— 주어진 과제 —
"common name: Mugwort" 문구가 있는 줄에서 시작하여 "scientific name: Veronica arvensis" 문구가 있는 줄에서 끝나는 구간을 한 글자도 바꾸지 말고 다시 출력하십시오. 시작 줄과 끝 줄도 포함합니다.

— 입력 자료 —
/---

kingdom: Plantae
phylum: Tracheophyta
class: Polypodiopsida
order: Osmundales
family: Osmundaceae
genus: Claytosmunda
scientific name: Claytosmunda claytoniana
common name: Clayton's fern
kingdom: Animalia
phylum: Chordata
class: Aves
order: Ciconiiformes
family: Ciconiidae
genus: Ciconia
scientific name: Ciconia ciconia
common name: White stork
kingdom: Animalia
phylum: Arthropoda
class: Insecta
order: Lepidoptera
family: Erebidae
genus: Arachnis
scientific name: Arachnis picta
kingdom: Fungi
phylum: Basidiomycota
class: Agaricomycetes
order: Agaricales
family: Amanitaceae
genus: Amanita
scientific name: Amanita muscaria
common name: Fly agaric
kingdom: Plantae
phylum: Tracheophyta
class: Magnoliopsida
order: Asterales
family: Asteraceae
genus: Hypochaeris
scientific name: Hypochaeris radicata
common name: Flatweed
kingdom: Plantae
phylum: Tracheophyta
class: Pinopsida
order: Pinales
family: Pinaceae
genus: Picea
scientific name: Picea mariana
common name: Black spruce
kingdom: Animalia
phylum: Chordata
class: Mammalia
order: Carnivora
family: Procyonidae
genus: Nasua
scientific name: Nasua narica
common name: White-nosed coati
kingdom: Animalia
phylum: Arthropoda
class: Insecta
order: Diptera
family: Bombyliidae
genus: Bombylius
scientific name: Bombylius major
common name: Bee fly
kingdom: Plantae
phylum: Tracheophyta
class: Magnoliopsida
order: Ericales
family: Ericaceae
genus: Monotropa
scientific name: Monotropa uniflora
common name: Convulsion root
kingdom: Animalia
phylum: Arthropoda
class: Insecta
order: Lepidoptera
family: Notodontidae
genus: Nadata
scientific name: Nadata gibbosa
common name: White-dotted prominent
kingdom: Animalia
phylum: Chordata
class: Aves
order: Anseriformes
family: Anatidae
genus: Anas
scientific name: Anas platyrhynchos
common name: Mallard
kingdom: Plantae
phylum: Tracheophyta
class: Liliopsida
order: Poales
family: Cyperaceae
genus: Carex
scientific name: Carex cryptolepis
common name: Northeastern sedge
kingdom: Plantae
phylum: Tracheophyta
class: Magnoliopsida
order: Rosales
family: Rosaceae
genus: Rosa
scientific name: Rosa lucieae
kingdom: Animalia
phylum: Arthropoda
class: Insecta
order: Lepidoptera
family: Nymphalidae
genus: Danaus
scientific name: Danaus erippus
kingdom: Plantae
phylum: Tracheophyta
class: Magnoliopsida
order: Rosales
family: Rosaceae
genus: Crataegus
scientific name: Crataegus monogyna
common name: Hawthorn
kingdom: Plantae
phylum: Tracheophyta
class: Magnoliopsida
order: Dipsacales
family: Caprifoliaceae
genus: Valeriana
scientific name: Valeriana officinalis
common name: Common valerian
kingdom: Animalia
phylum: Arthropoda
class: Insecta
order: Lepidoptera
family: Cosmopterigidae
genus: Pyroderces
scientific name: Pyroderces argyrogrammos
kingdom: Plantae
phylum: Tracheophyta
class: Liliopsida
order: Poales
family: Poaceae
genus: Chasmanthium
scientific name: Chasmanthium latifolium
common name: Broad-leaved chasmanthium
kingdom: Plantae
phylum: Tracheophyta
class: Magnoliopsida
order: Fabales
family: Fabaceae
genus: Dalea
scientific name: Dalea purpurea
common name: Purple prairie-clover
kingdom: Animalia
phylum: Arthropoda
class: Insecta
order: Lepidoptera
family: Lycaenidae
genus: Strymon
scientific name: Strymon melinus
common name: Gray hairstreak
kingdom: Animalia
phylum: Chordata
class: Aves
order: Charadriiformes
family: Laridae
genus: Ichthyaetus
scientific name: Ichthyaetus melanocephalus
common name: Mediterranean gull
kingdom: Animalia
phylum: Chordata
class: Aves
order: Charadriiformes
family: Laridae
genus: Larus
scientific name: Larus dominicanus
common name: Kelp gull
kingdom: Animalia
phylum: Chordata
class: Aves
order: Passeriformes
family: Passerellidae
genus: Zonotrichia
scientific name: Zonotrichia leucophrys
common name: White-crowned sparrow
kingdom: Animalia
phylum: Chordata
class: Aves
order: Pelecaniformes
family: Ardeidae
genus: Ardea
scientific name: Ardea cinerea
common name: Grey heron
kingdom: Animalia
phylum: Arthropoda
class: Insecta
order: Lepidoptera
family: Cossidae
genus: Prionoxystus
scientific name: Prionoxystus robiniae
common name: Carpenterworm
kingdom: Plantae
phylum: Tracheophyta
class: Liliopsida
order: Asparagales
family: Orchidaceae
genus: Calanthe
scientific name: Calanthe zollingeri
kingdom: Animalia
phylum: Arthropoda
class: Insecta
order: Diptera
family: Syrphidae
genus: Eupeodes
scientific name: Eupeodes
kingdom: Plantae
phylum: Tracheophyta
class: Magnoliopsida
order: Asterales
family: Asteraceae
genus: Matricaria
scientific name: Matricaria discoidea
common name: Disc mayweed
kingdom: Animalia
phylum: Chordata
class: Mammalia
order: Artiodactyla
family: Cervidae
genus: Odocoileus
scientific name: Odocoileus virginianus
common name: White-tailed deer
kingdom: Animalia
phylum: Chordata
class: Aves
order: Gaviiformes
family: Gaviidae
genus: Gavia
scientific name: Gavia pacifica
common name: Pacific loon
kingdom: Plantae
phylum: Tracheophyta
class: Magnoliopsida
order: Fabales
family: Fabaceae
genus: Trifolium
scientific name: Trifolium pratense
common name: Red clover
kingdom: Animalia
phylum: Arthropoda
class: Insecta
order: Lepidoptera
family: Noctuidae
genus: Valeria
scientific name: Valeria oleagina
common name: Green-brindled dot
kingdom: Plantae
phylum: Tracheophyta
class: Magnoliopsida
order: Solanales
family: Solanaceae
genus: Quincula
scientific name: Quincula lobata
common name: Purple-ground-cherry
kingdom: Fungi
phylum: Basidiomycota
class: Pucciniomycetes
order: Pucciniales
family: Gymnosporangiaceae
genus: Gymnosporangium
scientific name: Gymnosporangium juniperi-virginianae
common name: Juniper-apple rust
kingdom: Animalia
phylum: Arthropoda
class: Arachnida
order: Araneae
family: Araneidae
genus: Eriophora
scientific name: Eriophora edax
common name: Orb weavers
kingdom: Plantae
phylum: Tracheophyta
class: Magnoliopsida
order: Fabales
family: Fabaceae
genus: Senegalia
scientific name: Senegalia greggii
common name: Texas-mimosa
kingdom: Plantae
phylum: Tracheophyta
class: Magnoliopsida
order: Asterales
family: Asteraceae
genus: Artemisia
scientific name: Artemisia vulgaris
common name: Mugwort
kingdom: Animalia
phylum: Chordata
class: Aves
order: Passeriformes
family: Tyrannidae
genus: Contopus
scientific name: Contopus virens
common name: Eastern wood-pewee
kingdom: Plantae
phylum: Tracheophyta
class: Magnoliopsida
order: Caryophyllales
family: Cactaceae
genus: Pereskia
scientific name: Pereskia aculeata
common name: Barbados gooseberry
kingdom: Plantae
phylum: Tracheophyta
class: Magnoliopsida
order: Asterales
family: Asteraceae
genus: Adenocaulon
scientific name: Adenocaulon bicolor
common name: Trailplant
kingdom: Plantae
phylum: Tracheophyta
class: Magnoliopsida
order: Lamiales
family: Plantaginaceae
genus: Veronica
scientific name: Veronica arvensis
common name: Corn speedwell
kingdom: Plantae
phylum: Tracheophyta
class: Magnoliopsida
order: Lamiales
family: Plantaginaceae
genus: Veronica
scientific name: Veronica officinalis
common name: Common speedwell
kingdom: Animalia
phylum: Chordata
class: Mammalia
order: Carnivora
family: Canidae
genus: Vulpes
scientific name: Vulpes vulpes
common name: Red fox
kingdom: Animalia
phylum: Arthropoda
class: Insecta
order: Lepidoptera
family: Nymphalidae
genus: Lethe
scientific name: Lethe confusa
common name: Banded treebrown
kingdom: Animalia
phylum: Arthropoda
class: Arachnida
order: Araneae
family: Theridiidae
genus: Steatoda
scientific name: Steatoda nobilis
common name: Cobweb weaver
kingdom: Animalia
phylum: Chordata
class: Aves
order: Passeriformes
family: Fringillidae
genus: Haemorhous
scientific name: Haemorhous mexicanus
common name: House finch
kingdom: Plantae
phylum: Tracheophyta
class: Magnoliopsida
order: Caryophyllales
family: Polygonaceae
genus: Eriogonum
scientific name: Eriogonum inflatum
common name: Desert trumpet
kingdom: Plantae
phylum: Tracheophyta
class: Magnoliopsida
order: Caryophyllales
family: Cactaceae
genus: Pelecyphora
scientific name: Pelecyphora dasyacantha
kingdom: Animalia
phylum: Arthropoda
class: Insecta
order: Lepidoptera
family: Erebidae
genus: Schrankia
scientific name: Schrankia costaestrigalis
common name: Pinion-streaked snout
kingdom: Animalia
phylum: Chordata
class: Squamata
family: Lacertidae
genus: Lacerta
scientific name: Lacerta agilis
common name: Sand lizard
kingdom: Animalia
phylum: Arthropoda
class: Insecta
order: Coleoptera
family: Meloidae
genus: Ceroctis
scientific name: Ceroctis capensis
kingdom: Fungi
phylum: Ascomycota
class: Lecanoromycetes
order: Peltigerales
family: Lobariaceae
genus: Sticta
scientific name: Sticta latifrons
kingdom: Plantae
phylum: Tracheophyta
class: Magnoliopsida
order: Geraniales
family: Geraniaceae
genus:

\---

— 과제 정답 —
common name: Mugwort
kingdom: Animalia
phylum: Chordata
class: Aves
order: Passeriformes
family: Tyrannidae
genus: Contopus
scientific name: Contopus virens
common name: Eastern wood-pewee
kingdom: Plantae
phylum: Tracheophyta
class: Magnoliopsida
order: Caryophyllales
family: Cactaceae
genus: Pereskia
scientific name: Pereskia aculeata
common name: Barbados gooseberry
kingdom: Plantae
phylum: Tracheophyta
class: Magnoliopsida
order: Asterales
family: Asteraceae
genus: Adenocaulon
scientific name: Adenocaulon bicolor
common name: Trailplant
kingdom: Plantae
phylum: Tracheophyta
class: Magnoliopsida
order: Lamiales
family: Plantaginaceae
genus: Veronica
scientific name: Veronica arvensis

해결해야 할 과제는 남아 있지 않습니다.